-- Extrait à lire --
────────────────────
Déclaration sociale nominative : l’heure des pénalités a sonné.

Les premières pénalités tombent. Et elles peuvent être lourdes : de 11 € à 16 € par salarié et par mois si la déclaration sociale nominative (DSN) contient de simples omissions ou inexactitudes de données, sans aucun impact sur les cotisations dues. L’amende grimpe à 33 € par salarié et par mois pour la déclaration de rémunérations contenant des erreurs qui entraînent la minoration des cotisations dues, voire 49 € en cas de non-transmission de la DSN ou d’omission d’un collaborateur.

 

Ce n’est pas faute d’avoir été prévenues. Suite aux difficultés rencontrées par les employeurs, que ce soit pour émettre des DSN depuis leur généralisation au 1er janvier dernier, ou pour sécuriser la qualité de leurs données, une tolérance avait été accordée au titre du 1er trimestre 2017. La mesure avait pour objet de « geler «  toute émission des pénalités qui avaient été prévues par un décret de novembre 2016 en cas d‘’absence de DSN, ou de données erronées ou incomplètes.

 

Par une note du 22 août 2017, les urssaf ont indiqué que cette tolérance n’est plus appliquée depuis la paie du mois de mai 2017’ et que ‘des pénalités sont applicables’. Depuis la fin de cette tolérance, des pénalités ont frappé les contrevenants.
────────────────────
[Entrées de données recueillies]
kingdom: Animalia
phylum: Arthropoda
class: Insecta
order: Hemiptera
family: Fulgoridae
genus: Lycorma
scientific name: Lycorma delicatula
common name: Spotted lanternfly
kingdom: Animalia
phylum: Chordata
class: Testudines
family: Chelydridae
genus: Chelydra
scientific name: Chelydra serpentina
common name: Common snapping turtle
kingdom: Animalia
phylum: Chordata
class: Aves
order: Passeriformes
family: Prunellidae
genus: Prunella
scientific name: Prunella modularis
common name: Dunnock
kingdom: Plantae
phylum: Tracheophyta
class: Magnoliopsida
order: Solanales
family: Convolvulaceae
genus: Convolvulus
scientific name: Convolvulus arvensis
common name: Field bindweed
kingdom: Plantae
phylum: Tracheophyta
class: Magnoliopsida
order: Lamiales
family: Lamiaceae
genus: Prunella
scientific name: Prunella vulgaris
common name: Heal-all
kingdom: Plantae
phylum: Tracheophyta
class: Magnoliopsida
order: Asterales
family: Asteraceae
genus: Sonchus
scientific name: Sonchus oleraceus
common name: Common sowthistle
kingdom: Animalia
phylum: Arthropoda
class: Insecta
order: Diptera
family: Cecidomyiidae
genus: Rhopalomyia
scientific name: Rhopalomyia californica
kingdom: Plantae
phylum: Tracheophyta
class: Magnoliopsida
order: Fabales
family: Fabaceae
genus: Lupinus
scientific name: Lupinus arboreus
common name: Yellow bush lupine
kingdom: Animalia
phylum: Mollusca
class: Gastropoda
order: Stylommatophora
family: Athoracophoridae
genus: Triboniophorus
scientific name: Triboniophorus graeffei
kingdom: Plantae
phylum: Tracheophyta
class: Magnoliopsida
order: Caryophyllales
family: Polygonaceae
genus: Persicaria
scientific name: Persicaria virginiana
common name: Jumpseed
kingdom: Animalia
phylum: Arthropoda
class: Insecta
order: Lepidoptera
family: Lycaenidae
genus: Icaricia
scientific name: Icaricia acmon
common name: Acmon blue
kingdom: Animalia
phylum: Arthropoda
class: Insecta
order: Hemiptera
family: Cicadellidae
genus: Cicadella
────────────────────
-- Consignes --
[1] Répondez aux questions suivantes à partir de l'extrait sur les pénalités liées à la DSN :
(a) Quel montant l'amende peut-elle atteindre par salarié et par mois en cas de non-transmission de la DSN ?
(b) Par quel texte, et de quelle date, ces pénalités avaient-elles été prévues ?
(c) Depuis quelle paie la tolérance n'est-elle plus appliquée selon la note des urssaf ?
[2] Dans l'extrait sur les pénalités liées à la DSN, recopiez le passage qui s'ouvre sur les mots contenant « Ce n’est pas » et se ferme sur « frappé les contrevenants. », en substituant « dérogation » à « tolérance ».
[3] Reprenez l'article sur les pénalités de la déclaration sociale nominative après sa dernière phrase et poursuivez-le.
Les données fournies ne jouent aucun rôle dans ce travail.

-- Réponses --
[1]
(a) 49 € par salarié et par mois.
(b) Par un décret de novembre 2016.
(c) Depuis la paie du mois de mai 2017.

[2]
Ce n’est pas faute d’avoir été prévenues. Suite aux difficultés rencontrées par les employeurs, que ce soit pour émettre des DSN depuis leur généralisation au 1er janvier dernier, ou pour sécuriser la qualité de leurs données, une dérogation avait été accordée au titre du 1er trimestre 2017. La mesure avait pour objet de « geler «  toute émission des pénalités qui avaient été prévues par un décret de novembre 2016 en cas d‘’absence de DSN, ou de données erronées ou incomplètes.

 

Par une note du 22 août 2017, les urssaf ont indiqué que cette dérogation n’est plus appliquée depuis la paie du mois de mai 2017’ et que ‘des pénalités sont applicables’. Depuis la fin de cette dérogation, des pénalités ont frappé les contrevenants.

[3]
 

Selon Julien Plessis, expert chez Ayming  (photo) , société de conseil en business performance: ‘Les entreprises n’avaient que peu de retours des organismes sociaux, et notamment des urssa, sur la qualité des DSN qu’ils adressent depuis plusieurs mois. Pourtant ce silence ne signifiait absolument pas l’absence d’anomalies’.  Les premières constatations du cabinet lors d’audits chez les clients laissent craindre que les organismes appliquent des pénalités à l’encontre des employeurs, alors que ceux-ci sont toujours en phase de stabilisation et de sécurisation des données. De là à envisager une nouvelle période de grâce, il y a qu’un pas que Ayming ne franchit pas.